Un sistema social, político o económico, dependiendo de en qué consista, puede llegar a transformar un país, de ser un vergel, hasta convertirlo en un erial, aunque también podría lograr lo contrario.
En esta fase política en la que nos encontramos, parece que todos los aspirantes a gobernarnos juzgan que los controles económicos que el estado nos impone, son insuficientes, lo cual, dicen, es la causa de que se recauden pocos impuestos. Es decir, quieren más y más dinero. Todo les parece poco.
De ahí que, a toda forma de economía que no puedan extraerle réditos para las arcas del estado, le llaman economía sumergida.
Lo que no dicen es que, cuando cualquier actividad con efectos económicos emerge a la vista del estado, es sometida de inmediato a muchos más controles, reglamentaciones e imposiciones, aparte de los fiscales.

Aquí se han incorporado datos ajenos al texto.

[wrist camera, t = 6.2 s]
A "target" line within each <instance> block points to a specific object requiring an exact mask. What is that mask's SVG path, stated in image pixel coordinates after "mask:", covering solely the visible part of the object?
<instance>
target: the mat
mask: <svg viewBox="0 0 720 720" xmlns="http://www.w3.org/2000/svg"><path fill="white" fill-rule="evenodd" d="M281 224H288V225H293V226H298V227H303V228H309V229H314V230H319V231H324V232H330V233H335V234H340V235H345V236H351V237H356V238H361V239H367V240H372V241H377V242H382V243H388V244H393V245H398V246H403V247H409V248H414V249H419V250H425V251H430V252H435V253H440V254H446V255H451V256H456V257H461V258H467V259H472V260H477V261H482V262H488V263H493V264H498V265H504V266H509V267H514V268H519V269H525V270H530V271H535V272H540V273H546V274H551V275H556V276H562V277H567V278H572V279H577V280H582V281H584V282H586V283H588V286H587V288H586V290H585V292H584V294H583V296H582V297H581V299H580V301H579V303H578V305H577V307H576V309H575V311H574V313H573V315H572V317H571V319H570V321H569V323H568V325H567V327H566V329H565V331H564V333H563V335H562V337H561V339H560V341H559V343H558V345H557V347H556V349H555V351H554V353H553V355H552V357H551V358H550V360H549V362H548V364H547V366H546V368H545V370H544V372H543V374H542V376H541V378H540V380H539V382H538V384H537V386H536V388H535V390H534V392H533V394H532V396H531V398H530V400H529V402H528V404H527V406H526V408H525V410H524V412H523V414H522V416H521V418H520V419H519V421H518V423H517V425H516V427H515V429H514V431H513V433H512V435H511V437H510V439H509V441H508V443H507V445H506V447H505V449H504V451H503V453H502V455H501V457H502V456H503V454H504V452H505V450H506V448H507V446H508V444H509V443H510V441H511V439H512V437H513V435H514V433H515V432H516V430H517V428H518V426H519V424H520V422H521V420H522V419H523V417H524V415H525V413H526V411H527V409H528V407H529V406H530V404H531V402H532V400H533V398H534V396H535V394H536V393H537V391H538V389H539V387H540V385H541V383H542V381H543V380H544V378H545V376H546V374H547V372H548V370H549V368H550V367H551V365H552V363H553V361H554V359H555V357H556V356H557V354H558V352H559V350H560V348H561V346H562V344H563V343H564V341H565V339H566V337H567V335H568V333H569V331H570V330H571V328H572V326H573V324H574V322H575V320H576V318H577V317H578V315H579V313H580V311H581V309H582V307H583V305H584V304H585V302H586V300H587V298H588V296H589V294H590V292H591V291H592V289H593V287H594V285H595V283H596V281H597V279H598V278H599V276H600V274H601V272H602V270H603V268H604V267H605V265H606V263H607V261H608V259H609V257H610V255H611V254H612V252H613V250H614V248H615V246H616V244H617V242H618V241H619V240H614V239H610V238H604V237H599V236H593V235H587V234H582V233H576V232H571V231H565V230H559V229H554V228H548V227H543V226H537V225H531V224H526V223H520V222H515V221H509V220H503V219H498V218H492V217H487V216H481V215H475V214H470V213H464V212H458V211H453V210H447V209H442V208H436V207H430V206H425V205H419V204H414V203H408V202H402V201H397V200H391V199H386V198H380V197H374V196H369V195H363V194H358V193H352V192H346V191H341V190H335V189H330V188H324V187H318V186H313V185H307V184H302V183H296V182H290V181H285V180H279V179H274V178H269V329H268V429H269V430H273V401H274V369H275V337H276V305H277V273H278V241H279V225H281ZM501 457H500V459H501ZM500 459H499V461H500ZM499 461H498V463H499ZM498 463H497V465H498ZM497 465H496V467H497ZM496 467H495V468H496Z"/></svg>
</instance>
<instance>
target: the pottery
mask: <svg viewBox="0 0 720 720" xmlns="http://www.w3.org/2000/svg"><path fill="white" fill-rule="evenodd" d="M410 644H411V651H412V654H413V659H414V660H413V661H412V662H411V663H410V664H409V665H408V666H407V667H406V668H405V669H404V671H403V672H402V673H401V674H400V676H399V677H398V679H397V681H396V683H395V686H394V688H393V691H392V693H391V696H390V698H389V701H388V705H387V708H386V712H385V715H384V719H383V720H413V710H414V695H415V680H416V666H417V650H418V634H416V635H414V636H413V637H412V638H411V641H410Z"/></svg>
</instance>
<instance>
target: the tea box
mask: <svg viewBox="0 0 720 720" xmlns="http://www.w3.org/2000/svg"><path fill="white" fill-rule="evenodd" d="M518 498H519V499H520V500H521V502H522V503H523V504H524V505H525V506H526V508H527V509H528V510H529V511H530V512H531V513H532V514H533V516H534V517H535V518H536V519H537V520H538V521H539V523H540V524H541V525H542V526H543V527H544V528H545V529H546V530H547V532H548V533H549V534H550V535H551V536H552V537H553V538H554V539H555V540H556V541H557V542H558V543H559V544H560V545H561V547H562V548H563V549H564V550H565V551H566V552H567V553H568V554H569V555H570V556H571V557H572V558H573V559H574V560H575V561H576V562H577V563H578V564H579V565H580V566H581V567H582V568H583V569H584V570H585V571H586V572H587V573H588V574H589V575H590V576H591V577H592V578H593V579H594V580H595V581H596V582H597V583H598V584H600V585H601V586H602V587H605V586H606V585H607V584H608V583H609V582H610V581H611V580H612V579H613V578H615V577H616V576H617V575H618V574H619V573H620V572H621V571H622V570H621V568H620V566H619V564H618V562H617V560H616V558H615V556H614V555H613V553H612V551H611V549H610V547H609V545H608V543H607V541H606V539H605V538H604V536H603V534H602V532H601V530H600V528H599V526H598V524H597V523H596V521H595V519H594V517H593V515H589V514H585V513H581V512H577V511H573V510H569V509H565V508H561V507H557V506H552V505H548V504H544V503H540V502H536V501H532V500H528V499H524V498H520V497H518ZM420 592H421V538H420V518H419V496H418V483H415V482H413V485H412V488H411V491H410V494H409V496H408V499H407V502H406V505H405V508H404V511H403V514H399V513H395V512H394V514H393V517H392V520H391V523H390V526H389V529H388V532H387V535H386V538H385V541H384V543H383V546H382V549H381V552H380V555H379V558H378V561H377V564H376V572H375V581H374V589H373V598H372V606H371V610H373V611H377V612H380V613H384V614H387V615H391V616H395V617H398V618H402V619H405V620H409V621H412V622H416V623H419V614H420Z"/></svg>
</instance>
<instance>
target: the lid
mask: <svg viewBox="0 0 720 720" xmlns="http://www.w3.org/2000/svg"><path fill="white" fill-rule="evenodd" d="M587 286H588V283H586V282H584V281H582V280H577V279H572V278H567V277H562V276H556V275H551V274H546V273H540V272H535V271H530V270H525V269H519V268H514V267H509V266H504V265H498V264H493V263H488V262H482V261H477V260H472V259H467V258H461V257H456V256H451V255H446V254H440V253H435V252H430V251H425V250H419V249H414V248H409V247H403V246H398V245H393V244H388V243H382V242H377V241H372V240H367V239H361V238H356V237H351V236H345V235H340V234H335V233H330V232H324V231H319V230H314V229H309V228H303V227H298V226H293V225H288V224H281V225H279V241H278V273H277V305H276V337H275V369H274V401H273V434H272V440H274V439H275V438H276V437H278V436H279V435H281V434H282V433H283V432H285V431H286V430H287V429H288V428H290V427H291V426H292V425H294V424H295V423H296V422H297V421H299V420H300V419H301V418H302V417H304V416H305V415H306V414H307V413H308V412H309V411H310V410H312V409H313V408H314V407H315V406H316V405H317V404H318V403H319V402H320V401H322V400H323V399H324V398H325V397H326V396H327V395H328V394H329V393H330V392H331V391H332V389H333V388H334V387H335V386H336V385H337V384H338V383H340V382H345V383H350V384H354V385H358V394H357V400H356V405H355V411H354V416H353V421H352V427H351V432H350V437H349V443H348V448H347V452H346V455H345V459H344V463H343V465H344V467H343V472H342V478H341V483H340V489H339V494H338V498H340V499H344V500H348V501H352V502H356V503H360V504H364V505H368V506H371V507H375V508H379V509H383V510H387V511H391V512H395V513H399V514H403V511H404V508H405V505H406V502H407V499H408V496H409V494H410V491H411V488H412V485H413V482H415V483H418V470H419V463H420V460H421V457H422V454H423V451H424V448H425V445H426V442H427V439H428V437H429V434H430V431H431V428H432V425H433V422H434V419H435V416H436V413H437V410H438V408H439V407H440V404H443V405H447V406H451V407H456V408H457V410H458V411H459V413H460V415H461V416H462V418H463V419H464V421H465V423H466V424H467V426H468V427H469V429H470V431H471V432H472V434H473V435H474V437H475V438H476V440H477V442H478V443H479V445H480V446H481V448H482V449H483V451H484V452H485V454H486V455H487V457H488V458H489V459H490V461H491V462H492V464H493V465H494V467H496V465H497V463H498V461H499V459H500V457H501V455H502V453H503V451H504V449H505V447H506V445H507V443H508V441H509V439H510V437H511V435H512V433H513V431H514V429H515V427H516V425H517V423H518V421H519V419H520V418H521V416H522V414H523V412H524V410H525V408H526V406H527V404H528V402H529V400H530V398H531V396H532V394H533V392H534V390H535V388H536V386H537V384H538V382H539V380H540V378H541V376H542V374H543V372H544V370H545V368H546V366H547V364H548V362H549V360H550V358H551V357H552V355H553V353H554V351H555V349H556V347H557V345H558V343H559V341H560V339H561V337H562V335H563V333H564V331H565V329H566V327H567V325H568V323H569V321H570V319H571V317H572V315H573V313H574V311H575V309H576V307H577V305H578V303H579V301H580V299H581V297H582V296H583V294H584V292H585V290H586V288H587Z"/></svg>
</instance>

Las condiciones que el estado impone para el ejercicio legal de cualquier actividad, con efectos económicos, la encarecen de tal manera, que la convierten en una actividad antieconómica y, por lo tanto, inviable.
Además, hoy en día, tales requisitos no se reducen a aquellos que se les ocurran a quienes gobiernan en el estado, sino que se amplían hasta el infinito mediante las correspondientes ocurrencias de la comunidad europea, de las grandes industrias, de las multinacionales, y, en general, de todos aquellos que tienen grandes intereses en que solo sobrevivan los más poderosos.
Dentro de tal entramado de encarecimiento masivo de las actividades de los productores individuales, las pequeñas empresas, los mal llamados autónomos, etc., se produce el efecto colateral del incremento de eso que se denomina economía sumergida.
Es decir, a pesar de todo, la mayoría de la gente quiere vivir y busca los medios para intentarlo.
Es posible que una correcta política, tendente a pagar las pensiones del futuro, tuviera que empezar por permitir que la gente pudiera vivir con una cierta independencia de los grandes poderes económicos, incluyendo al propio estado.
Toda la riqueza, cuya generación se aborta en el mismo momento en que se trata de producir conforme a las reglamentaciones impuestas por el estado, se pierde. Toda esa riqueza que la gente produciría si se la dejara vivir en paz, no se producirá de ningún otro modo.
En el fondo, el único derecho y el verdadero deber de un estado es permitir la vida y protegerla, frente a cualquier amenaza que gravite sobre ella. Lo que no cabe esperar de ningún estado es que haga que, el hecho de ganarse honradamente la vida, se convierta en algo imposible para una gran parte de la población que podría ganársela si el propio estado se lo pusiera algo menos difícil.
La dificultad de vivir se está incrementando para los aún no concebidos, para los aún no nacidos, para los nacidos que dependen de sus padres, para los jóvenes, para los padres que tienen hijos que dependen de ellos, para los adultos sin hijos, para los mayores y los ancianos con pensión, para quienes prevén que no tendrán pensión, para las mujeres, para los varones… Se está poniendo la vida difícil para todo el mundo, salvo, supongo, para unos pocos.